____ Data extract
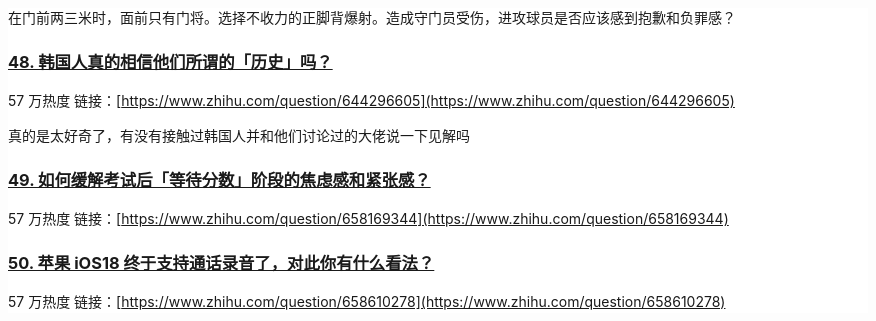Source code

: 在门前两三米时，面前只有门将。选择不收力的正脚背爆射。造成守门员受伤，进攻球员是否应该感到抱歉和负罪感？

### [48. 韩国人真的相信他们所谓的「历史」吗？](https://www.zhihu.com/question/644296605)
57 万热度 链接：[https://www.zhihu.com/question/644296605](https://www.zhihu.com/question/644296605)

真的是太好奇了，有没有接触过韩国人并和他们讨论过的大佬说一下见解吗

### [49. 如何缓解考试后「等待分数」阶段的焦虑感和紧张感？](https://www.zhihu.com/question/658169344)
57 万热度 链接：[https://www.zhihu.com/question/658169344](https://www.zhihu.com/question/658169344)



### [50. 苹果 iOS18 终于支持通话录音了，对此你有什么看法？](https://www.zhihu.com/question/658610278)
57 万热度 链接：[https://www.zhihu.com/question/658610278](https://www.zhihu.com/question/658610278)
________
Work required – Reproduce every row above verbatim, leaving out the pictures.

Answer to this task –
Source code

: 在门前两三米时，面前只有门将。选择不收力的正脚背爆射。造成守门员受伤，进攻球员是否应该感到抱歉和负罪感？

### [48. 韩国人真的相信他们所谓的「历史」吗？](https://www.zhihu.com/question/644296605)
57 万热度 链接：[https://www.zhihu.com/question/644296605](https://www.zhihu.com/question/644296605)

真的是太好奇了，有没有接触过韩国人并和他们讨论过的大佬说一下见解吗

### [49. 如何缓解考试后「等待分数」阶段的焦虑感和紧张感？](https://www.zhihu.com/question/658169344)
57 万热度 链接：[https://www.zhihu.com/question/658169344](https://www.zhihu.com/question/658169344)



### [50. 苹果 iOS18 终于支持通话录音了，对此你有什么看法？](https://www.zhihu.com/question/658610278)
57 万热度 链接：[https://www.zhihu.com/question/658610278](https://www.zhihu.com/question/658610278)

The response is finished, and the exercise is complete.